Soderbergh also seems to be using Full Frontal to reflect over his career, or perhaps to give his fans a treat, as it is mildly analogous to what Kevin Smith did in Jay and Silent Bob Strike Back, though much more subtle. Someone familiar with Soderbergh's lesser-seen films will likely get more out of the film than someone who is only familiar with him as the director of Erin Brokovich, Traffic, and Ocean's 11. A character in Full Frontal talks about a dream he had, and in that dream he happens to be a character from an earlier Soderbergh film, repeating lines verbatim. A character from a different Soderbergh film shows up not only in the film, but also in the film within the film as the same character. There are also other nods, and surely references that would take repeated viewings to pick up.

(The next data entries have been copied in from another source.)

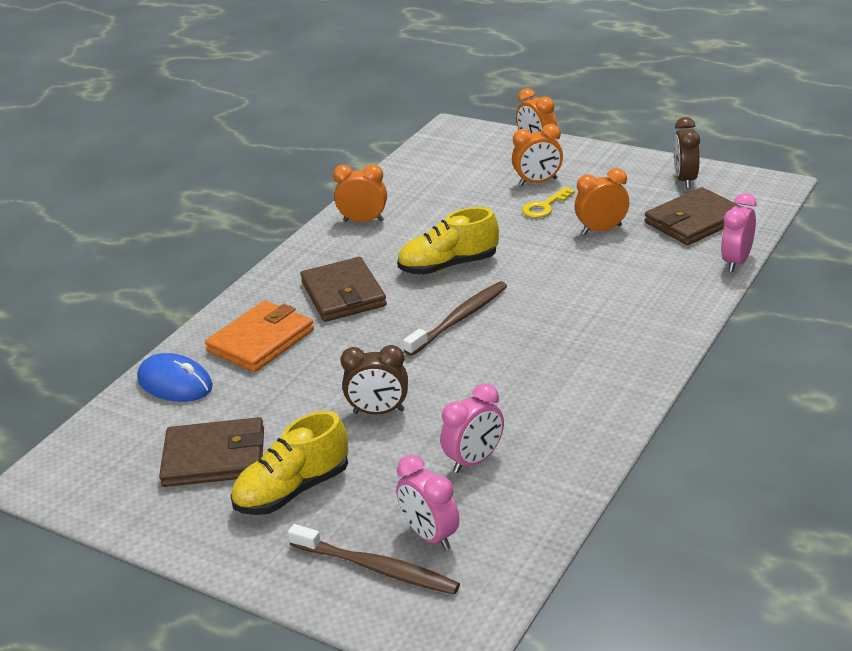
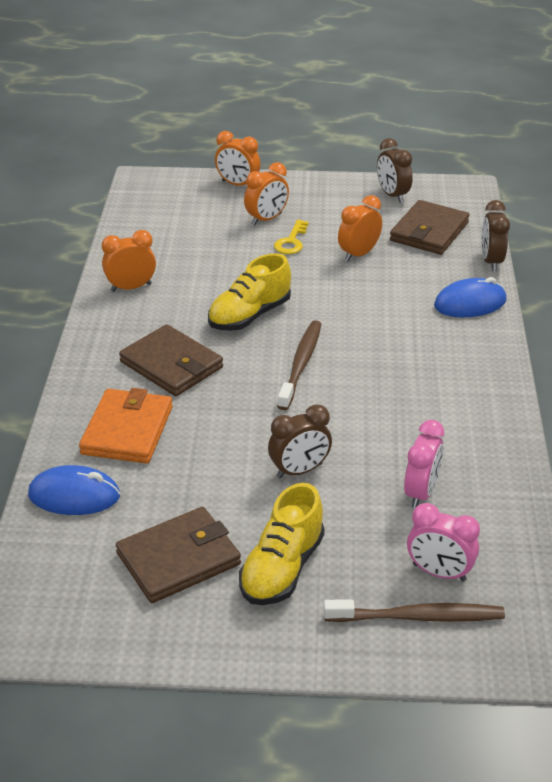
camera: 30 degrees left, 5 degrees up
pink clock [721,193,756,272] -> brown clock [481,200,510,271]
none -> blue mouse [434,277,507,317]

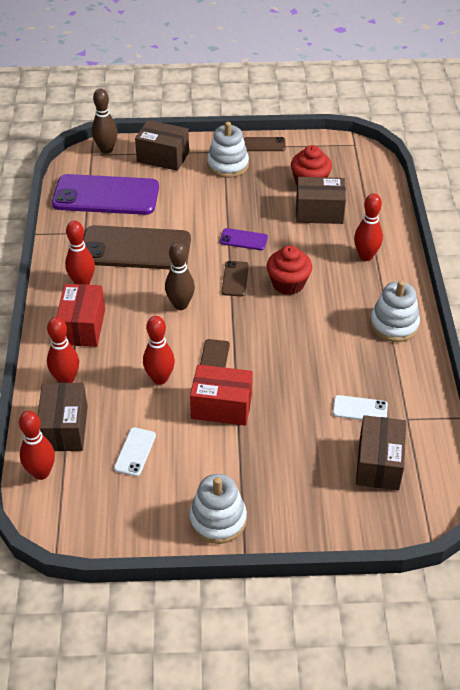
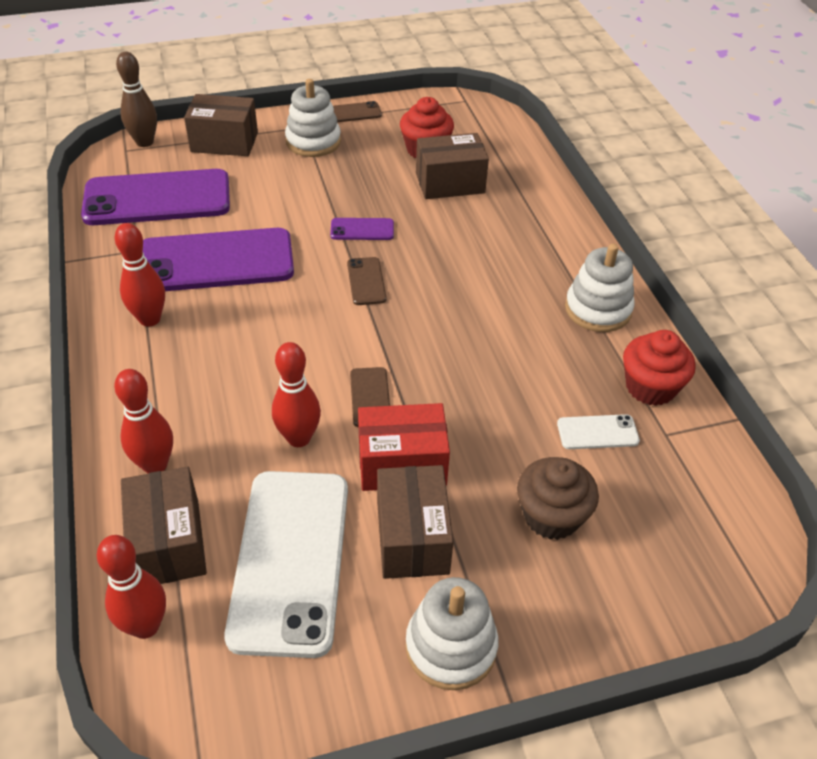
camera: 15 degrees left, 0 degrees up
red box [56,284,105,347] -> none
brown phone [83,225,191,270] -> purple phone [143,228,294,291]
white phone [114,427,156,476] -> white phone [224,471,348,658], size x2.32
brown bowling pin [165,242,195,310] -> none
red cupcake [267,245,312,295] -> red cupcake moved to [623,330,696,406]
red bowling pin [354,194,383,261] -> none
brown box [356,415,407,490] -> brown box moved to [377,465,454,579]
none -> brown cupcake [517,457,599,540]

All this is well and good, but does it make for an interesting movie? People who run screaming from films with labels like experimental and non-linear might want to stay away, but Full Frontal doesn't go over the top with either of these concepts, and it does maintain a strong, if somewhat fractured, narrative throughout. It ultimately returns to Soderbergh's sex, lies, and videotape roots in being a movie about relationships. It is ultimately optimistic, as while characters don't necessarily change as they muddle through their angst, events occur that do at least help them to rediscover parts of themselves that had been hidden out of necessity, as a defense mechanism, or just out of simple neglect.
The performances from the cast, particularly in the "real-life" scenes, ground the movie. Even though Soderbergh goes to pains to expose the movie-making manipulation, the actors are still able to imbue the characters with humanity and make you feel for them. Though the ensemble cast doesn't resort to one-upsmanship, while each was on the screen, I had the opinion that they were giving the best performance in the film. It's a credit to the ensemble cast that no one ultimately stands out (though Nicky Katt as Hitler does come pretty close to being a scene-stealer in a comparatively minor role). Mixing the digital video-shot scenes with voiceover interviews sometimes emphasizes motivations, yet often exposes the disconnect between what we think and what we do.
As the movie's poster says, "Everybody needs a release", and Full Frontal seems to be something of a release for Soderbergh. After making three hugely successful films, even though he has seemed to find a way to be comfortable maintaining an indie sensibility while making mainstream studio films, Soderbergh has aggressively returned to low-budget, small-crew filmmaking. The result is likely to feel indulgent and unsatisfying to some, but if there is anyone who has earned to right to indulge a bit, it is Soderbergh. If you're willing to go along for the ride, accepting the film on his terms, you're in for a gratifying movie experience.